A Book For Each Season: 6 Perfect Autumn Reads

Scott Beauchamp

Staff Writer

Scott Beauchamp is a veteran and writer living in Brooklyn. He also writes about culture and books at Full Stop.

I don’t eat watermelon during the winter. I don’t drink warm apple cider on the fourth of July. I don’t ring in the new year by swimming in the ocean. Living in a place that has four distinct seasons might seem restrictive to people who reside in tropical paradises; but for me, each season is a liberation from the last, each change a renewal. I enjoy the sensation of time moving in its unstoppable and cyclical way, and without all of those physical reminders of life changing around me, I’m sure I would succumb to a balmy malaise.

Each season has it’s accompanying activities. In the summer, I drink cold beer and listen to upbeat, danceable music. In the spring I go outside every chance I get, create “rainy day playlists,” and start waking up earlier with the sun. Of course, for each season there’s also appropriate reading material. You wouldn’t want to read Bernard Malamud’s classic baseball novel The Natural in the winter. It just wouldn’t be, um, natural. Likewise, you wouldn’t want to read William Vollmann’s novel The Rifles during the summer.

Of course the extremes, summer and winter, offer up obvious points of contrast. But what about the season that we’re currently in? What books make for the best Autumn reading?

Wolf Hall  and Bring Up The Bodies – Hilary Mantel

This dual Man Booker Prize-wielding author can spin an historical fiction (but with an emphasis on ‘historical’ over ‘fiction’) like no other. These two widely lauded novels are the first two in a planned trilogy about Henry VIII and his complex and interesting advisor, Thomas Cromwell. Perfect for autumn, with its emphasis on interiority and the psychology of the individual. You sort of get to just cozy up and build a nest inside of Cromwell’s mind. Perfect for frosty mornings.

Cloud Atlas – David Mitchell

I prefer romances in the autumn and spring, and of course, with the movie adaptation of this beyond time and space soul-mate seeking operatic novel out soon, why not read the book before the movie?

Novels and Stories – Shirley Jackson

Halloween! Shirley Jackson is, to my mind, one of the most disturbing American authors of the twentieth century. If you’re only familiar with her required short story reading, you might do yourself a favor and just build a blanket-nest on the couch and sip some warm cider while reading the rest of her work.

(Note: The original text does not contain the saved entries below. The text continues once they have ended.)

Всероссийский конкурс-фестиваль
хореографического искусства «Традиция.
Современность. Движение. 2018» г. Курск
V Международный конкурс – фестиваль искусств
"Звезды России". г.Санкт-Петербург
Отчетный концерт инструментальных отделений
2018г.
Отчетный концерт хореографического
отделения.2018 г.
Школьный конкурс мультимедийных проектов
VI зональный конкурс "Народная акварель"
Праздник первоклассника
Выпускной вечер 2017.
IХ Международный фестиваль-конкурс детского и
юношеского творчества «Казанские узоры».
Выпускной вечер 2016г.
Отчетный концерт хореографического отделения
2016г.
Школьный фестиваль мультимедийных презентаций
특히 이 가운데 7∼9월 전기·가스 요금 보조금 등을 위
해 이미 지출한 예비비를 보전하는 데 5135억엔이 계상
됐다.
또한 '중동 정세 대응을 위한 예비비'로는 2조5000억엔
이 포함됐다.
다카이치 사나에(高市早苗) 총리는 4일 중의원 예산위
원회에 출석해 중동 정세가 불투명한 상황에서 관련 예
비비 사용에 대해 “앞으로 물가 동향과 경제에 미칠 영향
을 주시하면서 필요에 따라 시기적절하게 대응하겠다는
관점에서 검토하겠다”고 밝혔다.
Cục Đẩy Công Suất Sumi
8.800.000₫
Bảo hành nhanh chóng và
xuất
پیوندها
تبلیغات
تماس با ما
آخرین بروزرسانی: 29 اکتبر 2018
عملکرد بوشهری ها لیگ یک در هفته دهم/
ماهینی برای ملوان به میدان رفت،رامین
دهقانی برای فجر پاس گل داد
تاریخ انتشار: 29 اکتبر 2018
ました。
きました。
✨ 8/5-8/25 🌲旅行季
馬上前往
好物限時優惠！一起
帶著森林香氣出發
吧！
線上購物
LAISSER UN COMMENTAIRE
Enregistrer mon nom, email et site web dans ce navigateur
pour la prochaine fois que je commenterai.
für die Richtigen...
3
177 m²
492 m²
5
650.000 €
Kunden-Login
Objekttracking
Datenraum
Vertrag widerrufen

Inherent Vice – Thomas Pynchon

Although it takes place in the warm haze of Southern California, this “stoner-noir” novel, penned by an American master, is one of the best farewells to sixties counter-culture I’ve ever read. Autumn seems like the appropriate time for goodbyes, and this one is hilarious, touching, action-packed, and thoughtful. More accessible than Pynchon’s other tombes, fans of surfing, hippies, detective stories, and puns will absolutely love this book.

Farewell Summer – Ray Bradbury

I know winter is usually the time that we pick to take a look back at the year, take stock of what happened, note our personal victories, and remember those we lost. But I prefer Autumn. It just feels to me like a more appropriate time for remembrance. That being said, why not read a Bradbury book this fall. Preferably, one that you haven’t read before. I’d suggest the last book he published before his death, Farewell Summer, a kind of touching, warm, and funny semi-autobiographical sequel to the classic Dandelion Wine.

Dead Souls – Nikolai Gogol

What would any Fall reading list be without a classic political/social satire? As the election quickly approaches, you can, in a way, escape the hubbub of up-to-the-minute political coverage without forsaking your social ideals by immersing yourself in this Russian classic. And then, you know, going out and voting.